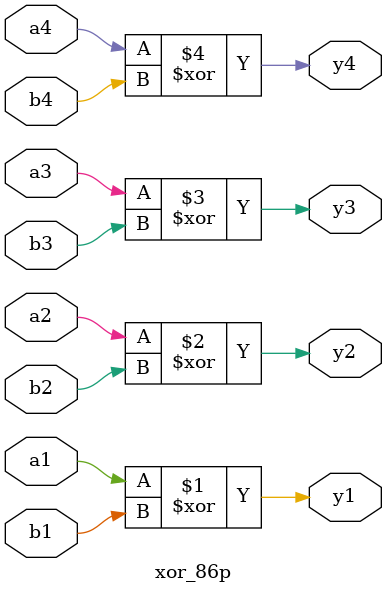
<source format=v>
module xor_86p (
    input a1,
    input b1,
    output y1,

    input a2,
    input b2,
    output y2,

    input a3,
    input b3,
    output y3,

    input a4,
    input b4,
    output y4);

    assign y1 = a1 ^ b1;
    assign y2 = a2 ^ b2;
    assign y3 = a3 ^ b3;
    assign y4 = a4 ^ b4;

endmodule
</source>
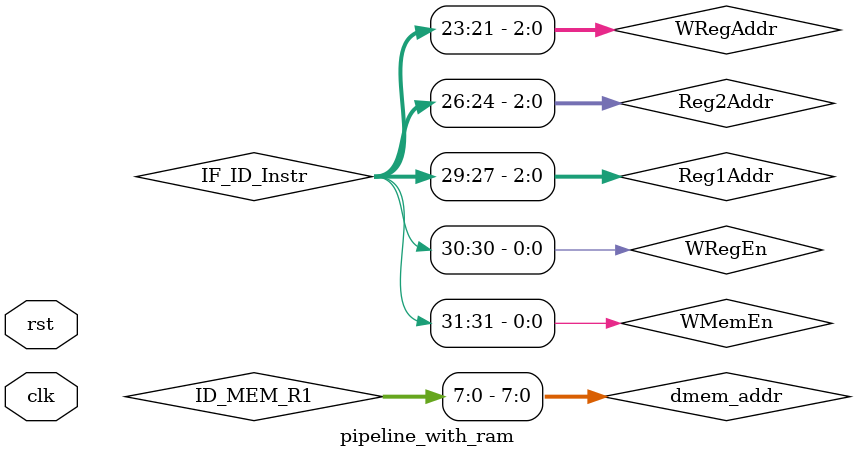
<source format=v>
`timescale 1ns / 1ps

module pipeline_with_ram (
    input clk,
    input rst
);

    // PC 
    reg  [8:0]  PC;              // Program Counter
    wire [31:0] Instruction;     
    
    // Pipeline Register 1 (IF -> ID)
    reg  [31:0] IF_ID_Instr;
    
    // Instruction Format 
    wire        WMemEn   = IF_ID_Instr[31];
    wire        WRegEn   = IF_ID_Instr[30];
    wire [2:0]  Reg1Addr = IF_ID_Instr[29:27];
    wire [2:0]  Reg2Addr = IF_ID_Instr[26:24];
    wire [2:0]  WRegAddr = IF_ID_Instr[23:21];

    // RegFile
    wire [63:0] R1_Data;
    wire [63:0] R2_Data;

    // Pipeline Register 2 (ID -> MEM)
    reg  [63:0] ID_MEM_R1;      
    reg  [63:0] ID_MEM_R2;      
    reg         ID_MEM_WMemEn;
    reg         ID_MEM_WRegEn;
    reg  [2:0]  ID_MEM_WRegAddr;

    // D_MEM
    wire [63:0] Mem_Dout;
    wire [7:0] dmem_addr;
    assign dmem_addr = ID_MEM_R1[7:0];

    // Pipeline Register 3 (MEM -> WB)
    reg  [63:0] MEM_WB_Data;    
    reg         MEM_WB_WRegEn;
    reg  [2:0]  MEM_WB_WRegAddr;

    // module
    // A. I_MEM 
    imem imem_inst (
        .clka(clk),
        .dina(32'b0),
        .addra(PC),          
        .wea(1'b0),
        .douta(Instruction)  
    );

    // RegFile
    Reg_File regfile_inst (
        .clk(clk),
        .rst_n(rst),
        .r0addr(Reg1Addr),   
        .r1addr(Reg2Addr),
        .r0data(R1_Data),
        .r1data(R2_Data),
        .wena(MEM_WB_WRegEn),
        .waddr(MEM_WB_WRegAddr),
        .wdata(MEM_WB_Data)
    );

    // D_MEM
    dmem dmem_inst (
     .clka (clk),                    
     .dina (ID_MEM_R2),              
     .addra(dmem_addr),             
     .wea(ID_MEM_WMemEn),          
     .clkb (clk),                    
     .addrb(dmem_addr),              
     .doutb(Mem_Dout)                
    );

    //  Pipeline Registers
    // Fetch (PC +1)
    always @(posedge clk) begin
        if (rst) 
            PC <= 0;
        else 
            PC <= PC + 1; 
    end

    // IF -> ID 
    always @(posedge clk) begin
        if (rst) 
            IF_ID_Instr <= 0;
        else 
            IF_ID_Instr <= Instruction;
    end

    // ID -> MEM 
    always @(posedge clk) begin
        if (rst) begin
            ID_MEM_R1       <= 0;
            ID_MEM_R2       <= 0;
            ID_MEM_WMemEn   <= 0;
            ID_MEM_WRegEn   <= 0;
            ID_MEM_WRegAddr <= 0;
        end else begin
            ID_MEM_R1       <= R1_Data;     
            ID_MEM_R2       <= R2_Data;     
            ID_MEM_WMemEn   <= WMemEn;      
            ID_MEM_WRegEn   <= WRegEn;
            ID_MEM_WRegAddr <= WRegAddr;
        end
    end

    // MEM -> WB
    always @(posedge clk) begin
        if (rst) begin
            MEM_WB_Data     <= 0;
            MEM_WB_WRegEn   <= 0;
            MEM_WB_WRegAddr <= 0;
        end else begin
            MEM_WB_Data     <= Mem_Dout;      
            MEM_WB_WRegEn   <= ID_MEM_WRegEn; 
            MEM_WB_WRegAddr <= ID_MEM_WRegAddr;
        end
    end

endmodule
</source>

——————————

All of the data, minus its pictures, should be repeated exactly.

<source format=v>
module xor_86p (
    input a1,
    input b1,
    output y1,

    input a2,
    input b2,
    output y2,

    input a3,
    input b3,
    output y3,

    input a4,
    input b4,
    output y4);

    assign y1 = a1 ^ b1;
    assign y2 = a2 ^ b2;
    assign y3 = a3 ^ b3;
    assign y4 = a4 ^ b4;

endmodule
</source>
<source format=v>
`timescale 1ns / 1ps

module pipeline_with_ram (
    input clk,
    input rst
);

    // PC 
    reg  [8:0]  PC;              // Program Counter
    wire [31:0] Instruction;     
    
    // Pipeline Register 1 (IF -> ID)
    reg  [31:0] IF_ID_Instr;
    
    // Instruction Format 
    wire        WMemEn   = IF_ID_Instr[31];
    wire        WRegEn   = IF_ID_Instr[30];
    wire [2:0]  Reg1Addr = IF_ID_Instr[29:27];
    wire [2:0]  Reg2Addr = IF_ID_Instr[26:24];
    wire [2:0]  WRegAddr = IF_ID_Instr[23:21];

    // RegFile
    wire [63:0] R1_Data;
    wire [63:0] R2_Data;

    // Pipeline Register 2 (ID -> MEM)
    reg  [63:0] ID_MEM_R1;      
    reg  [63:0] ID_MEM_R2;      
    reg         ID_MEM_WMemEn;
    reg         ID_MEM_WRegEn;
    reg  [2:0]  ID_MEM_WRegAddr;

    // D_MEM
    wire [63:0] Mem_Dout;
    wire [7:0] dmem_addr;
    assign dmem_addr = ID_MEM_R1[7:0];

    // Pipeline Register 3 (MEM -> WB)
    reg  [63:0] MEM_WB_Data;    
    reg         MEM_WB_WRegEn;
    reg  [2:0]  MEM_WB_WRegAddr;

    // module
    // A. I_MEM 
    imem imem_inst (
        .clka(clk),
        .dina(32'b0),
        .addra(PC),          
        .wea(1'b0),
        .douta(Instruction)  
    );

    // RegFile
    Reg_File regfile_inst (
        .clk(clk),
        .rst_n(rst),
        .r0addr(Reg1Addr),   
        .r1addr(Reg2Addr),
        .r0data(R1_Data),
        .r1data(R2_Data),
        .wena(MEM_WB_WRegEn),
        .waddr(MEM_WB_WRegAddr),
        .wdata(MEM_WB_Data)
    );

    // D_MEM
    dmem dmem_inst (
     .clka (clk),                    
     .dina (ID_MEM_R2),              
     .addra(dmem_addr),             
     .wea(ID_MEM_WMemEn),          
     .clkb (clk),                    
     .addrb(dmem_addr),              
     .doutb(Mem_Dout)                
    );

    //  Pipeline Registers
    // Fetch (PC +1)
    always @(posedge clk) begin
        if (rst) 
            PC <= 0;
        else 
            PC <= PC + 1; 
    end

    // IF -> ID 
    always @(posedge clk) begin
        if (rst) 
            IF_ID_Instr <= 0;
        else 
            IF_ID_Instr <= Instruction;
    end

    // ID -> MEM 
    always @(posedge clk) begin
        if (rst) begin
            ID_MEM_R1       <= 0;
            ID_MEM_R2       <= 0;
            ID_MEM_WMemEn   <= 0;
            ID_MEM_WRegEn   <= 0;
            ID_MEM_WRegAddr <= 0;
        end else begin
            ID_MEM_R1       <= R1_Data;     
            ID_MEM_R2       <= R2_Data;     
            ID_MEM_WMemEn   <= WMemEn;      
            ID_MEM_WRegEn   <= WRegEn;
            ID_MEM_WRegAddr <= WRegAddr;
        end
    end

    // MEM -> WB
    always @(posedge clk) begin
        if (rst) begin
            MEM_WB_Data     <= 0;
            MEM_WB_WRegEn   <= 0;
            MEM_WB_WRegAddr <= 0;
        end else begin
            MEM_WB_Data     <= Mem_Dout;      
            MEM_WB_WRegEn   <= ID_MEM_WRegEn; 
            MEM_WB_WRegAddr <= ID_MEM_WRegAddr;
        end
    end

endmodule
</source>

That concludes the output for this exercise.